Analysts say the early exit polls show good results for Labour leader Starmer but not the kind of results that indicate a Labour majority at the next general election. However, Labour does not have to win a majority for Starmer to be Prime Minister.

Nevertheless, as one conservative MP Stephen Hammond acknowledged; the “Partygate” scandal was a big influence on voting and that his local area in Wimbledon (London) saw a high turnout as "angry Tories" voted against his party.

"That ought to be a clarion bell ringing in Downing Street to make sure we are concentrating on the cost of living" he warned.

The Conservative Party co-chairman has also admitted “we have had some difficult election results.”

Scotland and Wales are yet to start declaring results but Johnson’s support has waned and the Prime Minister looks to be in trouble as the government grapples with a cost-of-living crisis and revelations about his conduct. 

According to one YouGov poll, after Johnson was fined by the police, almost 80-percent thought he had lied about parties, while other surveys have shown the British public overwhelmingly think he should resign.

Now many Conservative members of parliament are mulling whether Johnson is an electoral liability, and a poor showing in the local elections for the conservatives may trigger a Tory leadership challenge.

After the polls had closed, the Liberal Democrats party leader Ed Davey, said: “I am optimistic that thanks to their hard work, the Liberal Democrats will gain ground in areas across the blue wall where voters are fed up of being taken for granted.”

“After knocking on hundreds of doors this election, one thing is clear: people are sick of Boris Johnson’s Conservatives. They have had enough of seeing their taxes hiked, sewage dumped in their rivers, and local health services run into the ground.”

Despite people casting their ballots for local representatives who are mainly responsible for planning issues, housing, and rubbish collections, etc., the local elections gave voters their first chance to have their say on the broader national issues. 

These include the soaring energy prices and rising inflation, the cost of food products, the war in Ukraine, and a stimulus test for the Prime Minister following his scandals, among other issues.   

The elections come as The Bank of England has warned that inflation will hit ten percent by the end of the year. 

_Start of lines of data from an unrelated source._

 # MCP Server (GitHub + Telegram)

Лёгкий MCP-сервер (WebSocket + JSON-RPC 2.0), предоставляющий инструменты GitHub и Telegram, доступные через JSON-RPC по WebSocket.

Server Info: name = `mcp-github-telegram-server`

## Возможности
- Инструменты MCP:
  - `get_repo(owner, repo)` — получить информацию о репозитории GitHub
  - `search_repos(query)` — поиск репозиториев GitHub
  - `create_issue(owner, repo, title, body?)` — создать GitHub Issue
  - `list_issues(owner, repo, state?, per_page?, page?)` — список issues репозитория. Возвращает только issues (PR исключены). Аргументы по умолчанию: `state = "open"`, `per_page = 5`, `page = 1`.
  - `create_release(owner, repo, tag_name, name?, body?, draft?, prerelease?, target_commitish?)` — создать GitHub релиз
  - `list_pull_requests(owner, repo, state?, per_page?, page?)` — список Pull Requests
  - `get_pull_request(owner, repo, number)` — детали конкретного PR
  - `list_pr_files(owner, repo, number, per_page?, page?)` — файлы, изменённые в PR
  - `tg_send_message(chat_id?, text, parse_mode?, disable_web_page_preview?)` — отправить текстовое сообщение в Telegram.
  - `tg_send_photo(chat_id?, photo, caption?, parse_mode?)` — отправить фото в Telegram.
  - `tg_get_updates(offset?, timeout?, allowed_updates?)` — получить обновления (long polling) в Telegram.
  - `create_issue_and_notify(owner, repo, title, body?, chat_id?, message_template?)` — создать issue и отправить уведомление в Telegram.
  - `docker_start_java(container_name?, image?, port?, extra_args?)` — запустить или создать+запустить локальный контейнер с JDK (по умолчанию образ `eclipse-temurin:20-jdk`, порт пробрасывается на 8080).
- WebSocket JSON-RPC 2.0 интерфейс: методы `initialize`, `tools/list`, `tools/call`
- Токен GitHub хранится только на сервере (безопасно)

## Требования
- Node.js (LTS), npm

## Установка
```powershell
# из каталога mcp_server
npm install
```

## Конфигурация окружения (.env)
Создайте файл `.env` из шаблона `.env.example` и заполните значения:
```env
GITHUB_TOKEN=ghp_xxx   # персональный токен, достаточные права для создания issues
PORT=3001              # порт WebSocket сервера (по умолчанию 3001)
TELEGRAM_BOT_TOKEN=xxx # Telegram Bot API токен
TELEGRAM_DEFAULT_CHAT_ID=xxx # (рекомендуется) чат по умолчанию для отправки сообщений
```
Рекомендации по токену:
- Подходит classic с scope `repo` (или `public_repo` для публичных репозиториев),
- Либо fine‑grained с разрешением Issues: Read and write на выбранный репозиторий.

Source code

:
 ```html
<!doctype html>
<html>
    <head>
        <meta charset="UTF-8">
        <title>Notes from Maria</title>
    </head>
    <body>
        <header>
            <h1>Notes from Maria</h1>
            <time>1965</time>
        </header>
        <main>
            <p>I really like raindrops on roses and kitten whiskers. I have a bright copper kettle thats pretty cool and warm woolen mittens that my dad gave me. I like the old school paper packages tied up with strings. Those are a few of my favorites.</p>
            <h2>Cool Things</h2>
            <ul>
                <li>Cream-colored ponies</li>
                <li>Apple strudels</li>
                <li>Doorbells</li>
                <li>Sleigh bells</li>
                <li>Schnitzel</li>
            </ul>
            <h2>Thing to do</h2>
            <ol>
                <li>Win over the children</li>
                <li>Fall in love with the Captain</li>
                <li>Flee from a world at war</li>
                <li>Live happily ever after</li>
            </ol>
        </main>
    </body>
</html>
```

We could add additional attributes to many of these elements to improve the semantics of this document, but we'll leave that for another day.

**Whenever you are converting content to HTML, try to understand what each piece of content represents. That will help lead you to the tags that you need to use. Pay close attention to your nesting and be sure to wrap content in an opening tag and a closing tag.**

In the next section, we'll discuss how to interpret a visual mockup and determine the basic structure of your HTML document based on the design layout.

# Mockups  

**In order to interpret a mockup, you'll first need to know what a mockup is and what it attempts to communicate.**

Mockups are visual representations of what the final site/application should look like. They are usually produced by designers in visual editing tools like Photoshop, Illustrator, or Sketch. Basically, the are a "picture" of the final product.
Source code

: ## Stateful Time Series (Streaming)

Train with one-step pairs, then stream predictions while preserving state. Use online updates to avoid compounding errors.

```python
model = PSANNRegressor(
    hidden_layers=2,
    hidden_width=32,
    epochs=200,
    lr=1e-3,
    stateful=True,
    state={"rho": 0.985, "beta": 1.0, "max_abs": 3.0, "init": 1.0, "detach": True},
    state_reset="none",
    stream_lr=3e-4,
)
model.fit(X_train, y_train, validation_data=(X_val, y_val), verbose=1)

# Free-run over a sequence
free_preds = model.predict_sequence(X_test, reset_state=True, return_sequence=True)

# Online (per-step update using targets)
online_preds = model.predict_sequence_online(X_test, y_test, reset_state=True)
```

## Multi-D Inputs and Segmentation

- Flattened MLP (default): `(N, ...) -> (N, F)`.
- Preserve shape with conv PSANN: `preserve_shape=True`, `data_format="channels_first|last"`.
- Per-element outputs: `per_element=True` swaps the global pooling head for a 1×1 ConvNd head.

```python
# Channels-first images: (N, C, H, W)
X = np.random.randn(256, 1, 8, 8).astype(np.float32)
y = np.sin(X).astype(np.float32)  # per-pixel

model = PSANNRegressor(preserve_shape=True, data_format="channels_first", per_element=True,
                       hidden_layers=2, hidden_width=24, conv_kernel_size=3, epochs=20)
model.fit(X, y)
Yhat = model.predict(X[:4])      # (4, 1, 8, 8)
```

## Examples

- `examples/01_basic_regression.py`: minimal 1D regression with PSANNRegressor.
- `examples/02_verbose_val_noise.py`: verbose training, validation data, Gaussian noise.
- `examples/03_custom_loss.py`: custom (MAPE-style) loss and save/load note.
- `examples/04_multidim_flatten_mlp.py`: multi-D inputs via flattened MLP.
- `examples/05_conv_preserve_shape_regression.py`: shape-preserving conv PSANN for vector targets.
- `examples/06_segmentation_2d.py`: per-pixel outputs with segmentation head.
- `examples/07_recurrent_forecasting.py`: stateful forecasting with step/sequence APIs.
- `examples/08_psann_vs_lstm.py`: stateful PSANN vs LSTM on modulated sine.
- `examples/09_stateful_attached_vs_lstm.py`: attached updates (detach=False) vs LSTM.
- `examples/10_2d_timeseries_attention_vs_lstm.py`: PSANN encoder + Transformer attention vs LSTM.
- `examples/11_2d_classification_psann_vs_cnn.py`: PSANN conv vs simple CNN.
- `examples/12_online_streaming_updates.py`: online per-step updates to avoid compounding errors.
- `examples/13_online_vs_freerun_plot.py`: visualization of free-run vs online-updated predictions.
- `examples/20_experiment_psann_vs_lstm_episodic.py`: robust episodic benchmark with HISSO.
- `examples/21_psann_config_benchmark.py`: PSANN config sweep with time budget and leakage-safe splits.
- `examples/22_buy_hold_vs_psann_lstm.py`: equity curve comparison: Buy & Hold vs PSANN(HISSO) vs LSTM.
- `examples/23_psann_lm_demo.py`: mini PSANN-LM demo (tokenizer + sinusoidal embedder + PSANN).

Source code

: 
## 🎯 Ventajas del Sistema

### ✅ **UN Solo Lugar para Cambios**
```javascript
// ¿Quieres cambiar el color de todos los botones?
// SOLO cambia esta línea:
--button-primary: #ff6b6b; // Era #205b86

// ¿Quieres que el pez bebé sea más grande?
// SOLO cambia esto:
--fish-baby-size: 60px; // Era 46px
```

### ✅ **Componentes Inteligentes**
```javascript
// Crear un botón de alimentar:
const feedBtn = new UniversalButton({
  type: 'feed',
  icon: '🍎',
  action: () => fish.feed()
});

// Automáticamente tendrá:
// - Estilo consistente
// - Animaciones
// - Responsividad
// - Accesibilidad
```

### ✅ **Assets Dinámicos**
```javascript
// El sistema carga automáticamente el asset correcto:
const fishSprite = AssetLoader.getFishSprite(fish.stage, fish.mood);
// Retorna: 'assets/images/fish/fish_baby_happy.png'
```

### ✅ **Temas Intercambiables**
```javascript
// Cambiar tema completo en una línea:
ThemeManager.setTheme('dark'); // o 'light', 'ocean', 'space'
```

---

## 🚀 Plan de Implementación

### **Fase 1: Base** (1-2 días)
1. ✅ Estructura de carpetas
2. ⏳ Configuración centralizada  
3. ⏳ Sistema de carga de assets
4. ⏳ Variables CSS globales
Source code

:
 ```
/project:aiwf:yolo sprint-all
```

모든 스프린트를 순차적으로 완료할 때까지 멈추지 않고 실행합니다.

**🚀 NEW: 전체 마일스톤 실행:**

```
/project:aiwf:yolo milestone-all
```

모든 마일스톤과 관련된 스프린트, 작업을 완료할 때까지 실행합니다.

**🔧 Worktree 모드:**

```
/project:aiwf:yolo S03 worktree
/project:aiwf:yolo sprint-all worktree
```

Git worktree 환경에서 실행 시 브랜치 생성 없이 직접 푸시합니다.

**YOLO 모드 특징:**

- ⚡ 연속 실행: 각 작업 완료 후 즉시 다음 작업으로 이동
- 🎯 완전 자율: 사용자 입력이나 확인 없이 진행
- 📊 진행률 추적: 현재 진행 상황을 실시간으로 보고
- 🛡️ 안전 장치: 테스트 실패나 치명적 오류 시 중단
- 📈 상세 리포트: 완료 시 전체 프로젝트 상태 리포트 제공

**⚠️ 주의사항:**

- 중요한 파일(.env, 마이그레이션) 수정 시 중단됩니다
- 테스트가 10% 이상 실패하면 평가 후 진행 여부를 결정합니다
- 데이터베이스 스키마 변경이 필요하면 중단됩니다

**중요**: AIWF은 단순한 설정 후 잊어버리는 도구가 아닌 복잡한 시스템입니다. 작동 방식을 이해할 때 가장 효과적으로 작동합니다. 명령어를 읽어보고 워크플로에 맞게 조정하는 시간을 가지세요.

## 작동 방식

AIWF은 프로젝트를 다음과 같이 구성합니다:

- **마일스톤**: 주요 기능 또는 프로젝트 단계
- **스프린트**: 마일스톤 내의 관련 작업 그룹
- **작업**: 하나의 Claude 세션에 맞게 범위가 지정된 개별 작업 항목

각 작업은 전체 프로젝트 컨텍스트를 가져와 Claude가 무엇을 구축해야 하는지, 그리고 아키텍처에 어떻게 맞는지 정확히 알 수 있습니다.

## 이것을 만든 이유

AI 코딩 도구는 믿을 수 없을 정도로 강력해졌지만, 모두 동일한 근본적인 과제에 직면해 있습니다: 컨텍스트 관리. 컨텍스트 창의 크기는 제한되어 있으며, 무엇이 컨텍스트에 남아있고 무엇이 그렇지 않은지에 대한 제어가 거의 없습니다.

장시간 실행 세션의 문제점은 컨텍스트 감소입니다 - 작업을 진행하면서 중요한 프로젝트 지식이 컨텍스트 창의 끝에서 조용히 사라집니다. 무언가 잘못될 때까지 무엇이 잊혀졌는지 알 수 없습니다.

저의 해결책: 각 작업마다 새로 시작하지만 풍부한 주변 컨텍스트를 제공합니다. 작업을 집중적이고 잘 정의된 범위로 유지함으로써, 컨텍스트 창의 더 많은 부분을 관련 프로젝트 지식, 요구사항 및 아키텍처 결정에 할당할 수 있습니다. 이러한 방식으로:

It says the Russia-Ukraine conflict has sharply intensified the global inflationary pressures and has led to a "material deterioration in the outlook for the world and UK growth." 

It also warned the Russia-Ukraine conflict may cause further supply chain disruptions.

Critics accuse the ruling conservative British government of playing a negative role in the conflict by pouring weapons into a warzone instead of backing the peace process. 

Supporters of Johnson say the economic problems are not something limited to the UK but all Western countries, who took a financial blow from the COVID-19 pandemic while the results of the Ukraine war have hit already rising prices for food items, energy, and other services.